ФРАГМЕНТ ТЕКСТА:
• • •

Мы не можем себе представить «нелюбви». Мира без любви нет. Он не протянет ни одной секунды — раздвоится и распадется. Его нет, потому что в нем не будет энергии, в нем просто всё мгновенно остынет. Мир — это энергия любви. Древние учили: «Камни любят друг друга. Цветы любят друг друга». Сейчас об эротизме цветов сказано очень много, ученые даже замеряют показатели половой активности растений. Понятно, что животные, люди любят друг друга. Но камни?.. Да, любовь есть и у камней. И жизнь камней, и эротическое напряжение минеральных энергий представляет собой гигантское поле. Они любят по-другому, поэтому мы не можем постичь эту запредельную, трансцендентную любовь. Может, камень любит какую-то травинку, какое-то растение. Любовь камня к дереву — платану, кипарису, — безусловно, представляет несхватываемую нами, но удивительную, явно присутствующую в мире энергию. Поэтому, где кончается любовь, там начинается другая любовь. Где кончается народ? Там, где начинается другой народ. Хотя, с точки зрения русского человека, поскольку русский народ бесконечен, он не кончается нигде.
Есть открытые и закрытые народы. Русский народ — открытый, и любовь наша открытая. Она не ограничивается одним, другим, она выбирает всех. Мы любим, по-настоящему любим. Но это значит, что мы своим актом любви, русской любви, превосходим конкретного человека. Ну подумаешь — человек! Один, другой, третий… Главное — любовь, она важнее. Главное — открытость, гигантская энергия жизни народа. Естественно, всё, что порождается этой любовью, живет, будучи элементом этого народа: семья, дети, государство, которое создано как некий панцирь нашим народом.

• • •

ЗАДАНИЯ ДЛЯ ВЫПОЛНЕНИЯ:
1 - Кто, по словам древних в тексте о любви, любит друг друга?
2 - Выпишите из текста о любви часть, которая начинается словами «Есть открытые и» и заканчивается словами «панцирь нашим народом.».

Изображения страниц и извлечённый из них текст
• • •

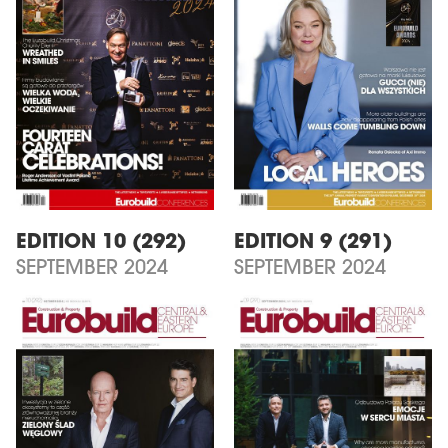
EDITION 10 (292)
EDITION 9 (291)
SEPTEMBER 2024
SEPTEMBER 2024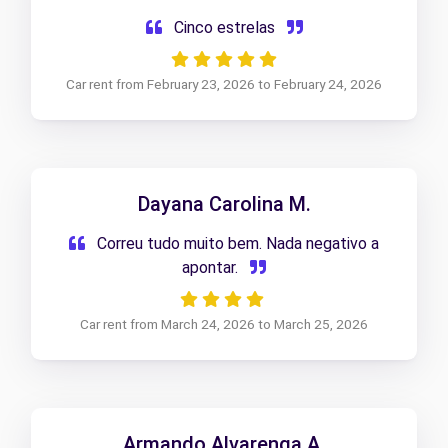
Cinco estrelas
Car rent from February 23, 2026 to February 24, 2026
Dayana Carolina M.
Correu tudo muito bem. Nada negativo a
apontar.
Car rent from March 24, 2026 to March 25, 2026
Armando Alvarenga A.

• • •

ОТВЕТЫ К ЗАДАНИЯМ:
1 - Камни и цветы.

2 -
Есть открытые и закрытые народы. Русский народ — открытый, и любовь наша открытая. Она не ограничивается одним, другим, она выбирает всех. Мы любим, по-настоящему любим. Но это значит, что мы своим актом любви, русской любви, превосходим конкретного человека. Ну подумаешь — человек! Один, другой, третий… Главное — любовь, она важнее. Главное — открытость, гигантская энергия жизни народа. Естественно, всё, что порождается этой любовью, живет, будучи элементом этого народа: семья, дети, государство, которое создано как некий панцирь нашим народом.